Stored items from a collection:
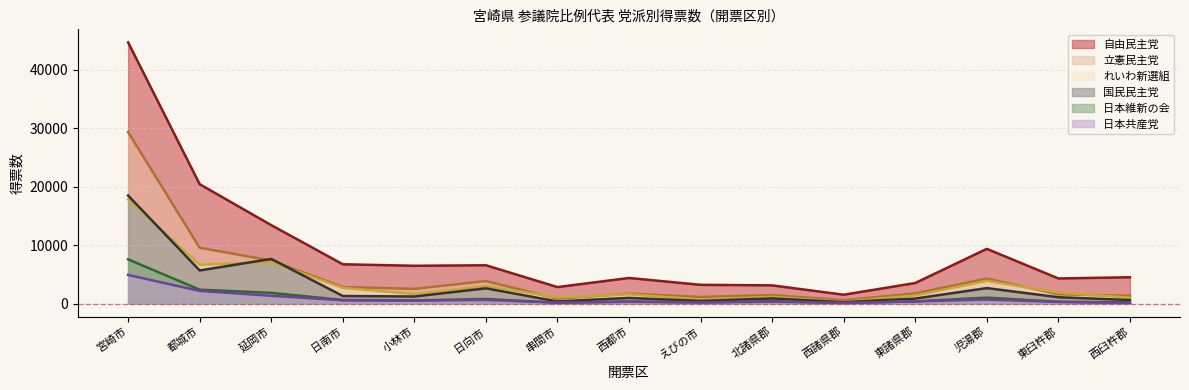

What is the maximum value shown in the chart?

44654.7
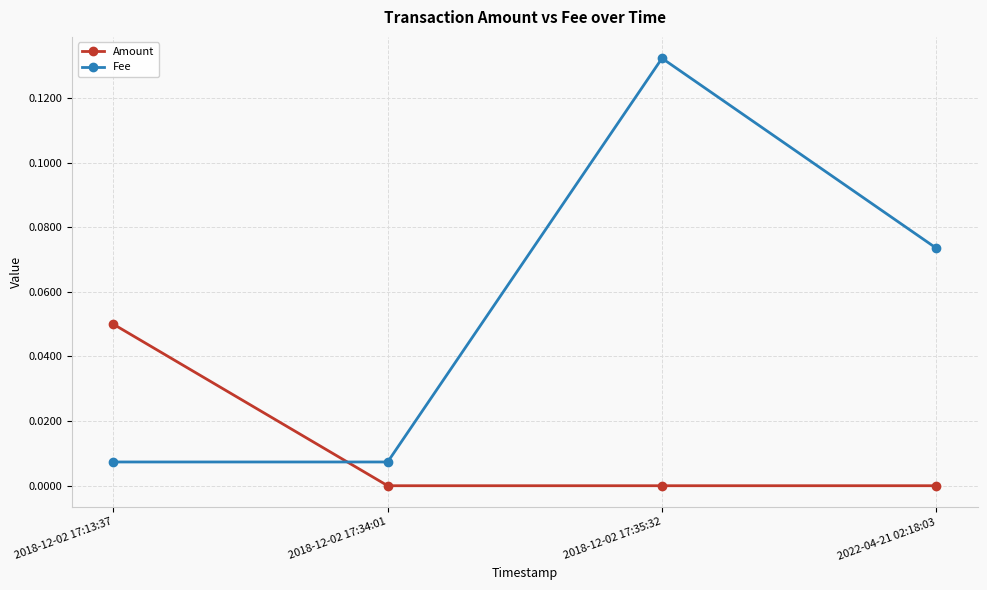

Where do Fee and Amount first cross each other?

2018-12-02 17:13:37 and 2018-12-02 17:34:01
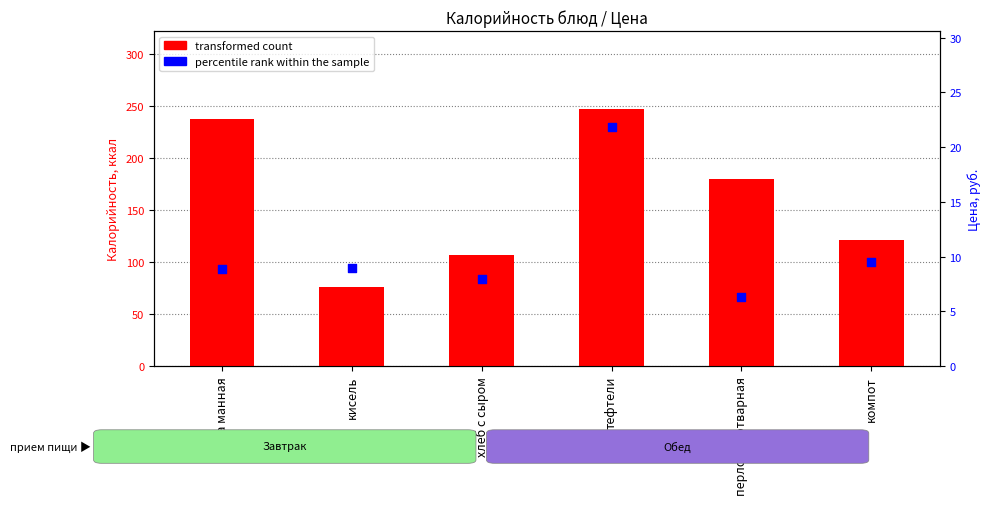

At which category is the sum across all series the highest?

тефтели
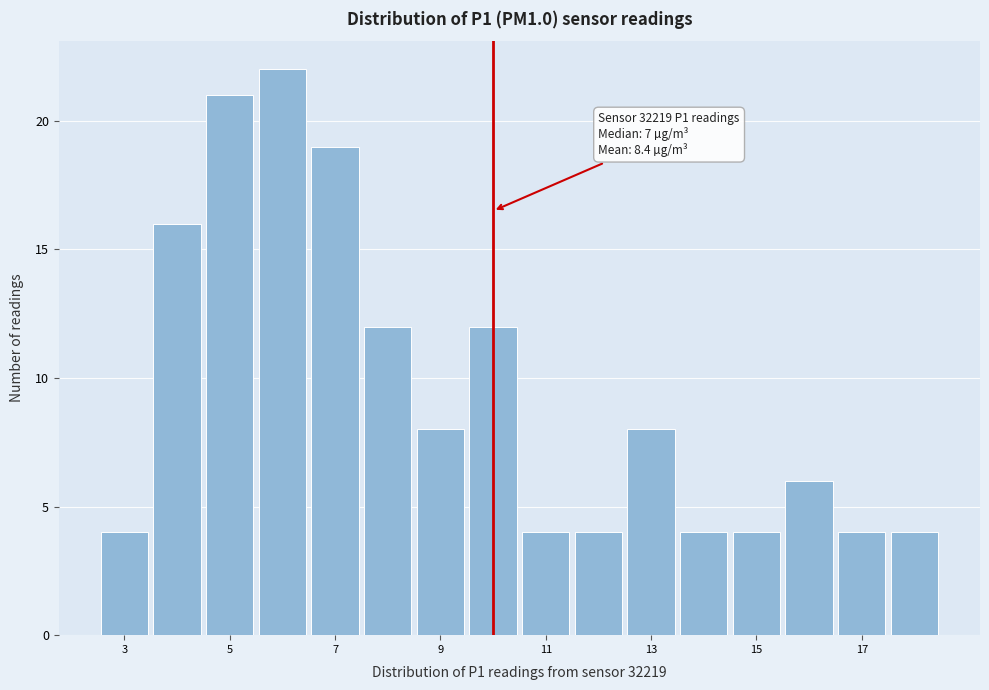

Over which range of the x-axis is the bar tallest?

5.5 to 6.5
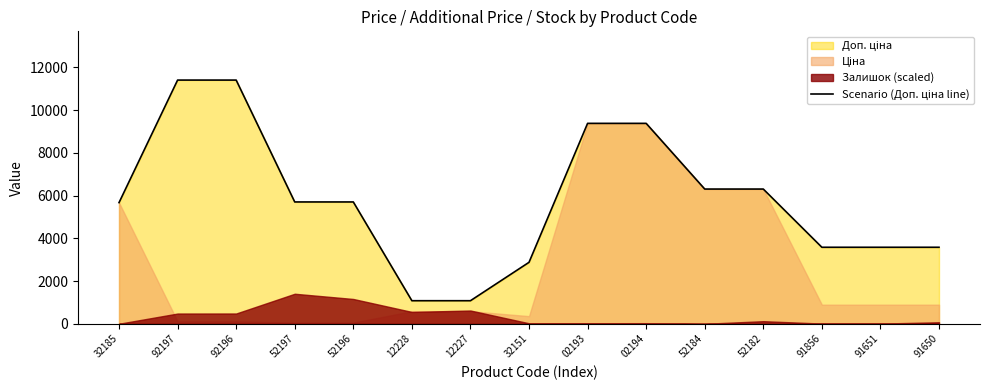

Which category has the lowest value across all series?

12228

TO-DO ITEM: Can you output every line of the listing above word for word, leaving the pictures out?

TASK RESPONSE:
What is the maximum value shown in the chart?

44654.7

Where do Fee and Amount first cross each other?

2018-12-02 17:13:37 and 2018-12-02 17:34:01

At which category is the sum across all series the highest?

тефтели

Over which range of the x-axis is the bar tallest?

5.5 to 6.5

Which category has the lowest value across all series?

12228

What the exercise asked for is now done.